### Aim of the task:
Images are to be dropped, and the rest of the data reproduced exactly.

### Page images and extracted text:
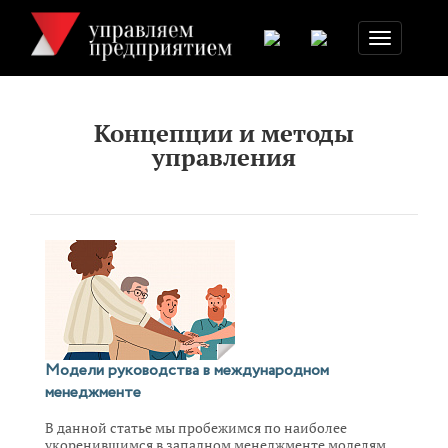
Toggle
navigation
Концепции и методы
управления
Модели руководства в международном
менеджменте
В данной статье мы пробежимся по наиболее
укоренившимся в западном менеджменте моделям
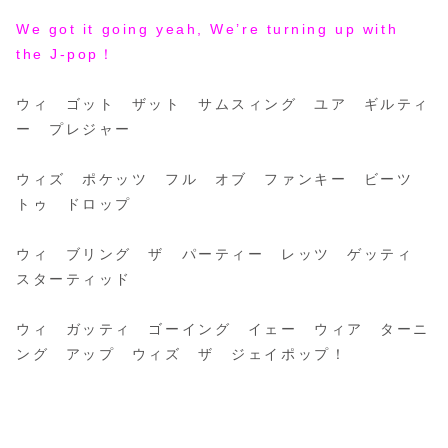
We got it going yeah, We’re turning up with
the J-pop！
ウィ ゴット ザット サムスィング ユア ギルティ
ー プレジャー
ウィズ ポケッツ フル オブ ファンキー ビーツ
トゥ ドロップ
ウィ ブリング ザ パーティー レッツ ゲッティ
スターティッド
ウィ ガッティ ゴーイング イェー ウィア ターニ
ング アップ ウィズ ザ ジェイポップ！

### Your response:
Toggle
navigation
Концепции и методы
управления
Модели руководства в международном
менеджменте
В данной статье мы пробежимся по наиболее
укоренившимся в западном менеджменте моделям
We got it going yeah, We’re turning up with
the J-pop！
ウィ ゴット ザット サムスィング ユア ギルティ
ー プレジャー
ウィズ ポケッツ フル オブ ファンキー ビーツ
トゥ ドロップ
ウィ ブリング ザ パーティー レッツ ゲッティ
スターティッド
ウィ ガッティ ゴーイング イェー ウィア ターニ
ング アップ ウィズ ザ ジェイポップ！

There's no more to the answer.